Radical Enlightenment is a set of basic principles that can be summed up concisely as: democracy; racial and sexual equality; individual liberty of lifestyle; full freedom of thought, expression, and the press; eradication of religious authority from the legislative process and education; and full separation of church and state. It sees the purpose of the state as being the wholly secular one of promoting the worldly interests of the majority and preventing vested minority interests from capturing control of the legislative process. Its chief maxim is that all men have the same basic needs, rights, and status irrespective of what they believe or what religious, economic, or ethnic group they belong to, and that consequently all ought to be treated alike, on the basis of equity, whether black or white, male or female, religious or nonreligious, and that all deserve to have their personal interests and aspirations equally respected by law and government. Its universalism lies in its claim that all men have the same right to pursue happiness in their own way, and think and say whatever they see fit, and no one, including those who convince others they are divinely chosen to be their masters, rulers, or spiritual guides, is justified in denying or hindering others in the enjoyment of rights that pertain to all men and women equally.
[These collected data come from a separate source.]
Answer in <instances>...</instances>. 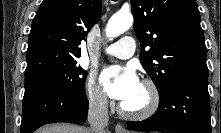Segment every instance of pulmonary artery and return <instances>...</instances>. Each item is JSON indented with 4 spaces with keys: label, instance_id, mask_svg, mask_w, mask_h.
I'll use <instances>...</instances> for the list:
<instances>
[{
    "label": "pulmonary artery",
    "instance_id": "1",
    "mask_svg": "<svg viewBox=\"0 0 221 133\" xmlns=\"http://www.w3.org/2000/svg\"><path fill=\"white\" fill-rule=\"evenodd\" d=\"M134 50L135 41L131 37L125 36L120 41L108 46L105 52L111 56L128 59L133 55Z\"/></svg>",
    "mask_w": 221,
    "mask_h": 133
}]
</instances>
– Jonathan Israel, A Revolution of the Mind
Think about it, read those words again a second, maybe even a third time. Then ask yourself this: What is at stake in this enlightenment project? Reason, universalism, and emancipation. The Age of the Enlightenment spawned our modern world, and still effects us with its contagious ideas on equality, liberty, race, gender issues, and, most of all the right to certain inalienable rights based on natural law. Yet, under the veneer, the surface of our histories is that other tradition, the darker modernity that some call the Counter-Enlightenment. Yet it is much more than a counter it is a deadly enemy, so needs a more forceful appellation: the Anti-Enlightenment. Some may well ask: Were there two modernities? A Radical and a Reactionary path to the modern world? And, are we still playing out the dark political history of this ancient battle? As we think through the issues surrounding modernism we should ask ourselves a simple question: Which modernity – the Enlightenment model or the Anti-Enlightenment model? There seems to be a confusion as to which modernity is more viable in our world today. The choice is before us, shall we side with the radical philosophes of the original Enlightenment; or, with their foes of the Anti-Enlightenment? For me the choice is clear: the tradition of the radical party of the Enlightenment traditions holds for me the only viable path forward as we think through issues of modernity and the politics it spawned. But why has the other modernity, the Anti-Enlightenment tradition displace the original Enlightenment project, how did it attain such an insidious hold over our world and spawn the neoliberal worldview? First we need an understand of just what the Enlightenment is, but more than that we need a better understanding of its enemies, the Anti-Enlightenment tradition which has for two hundred years from the time of Herder and Burke maligned both the philosophes and their ideas of reason, universalism, and emancipation.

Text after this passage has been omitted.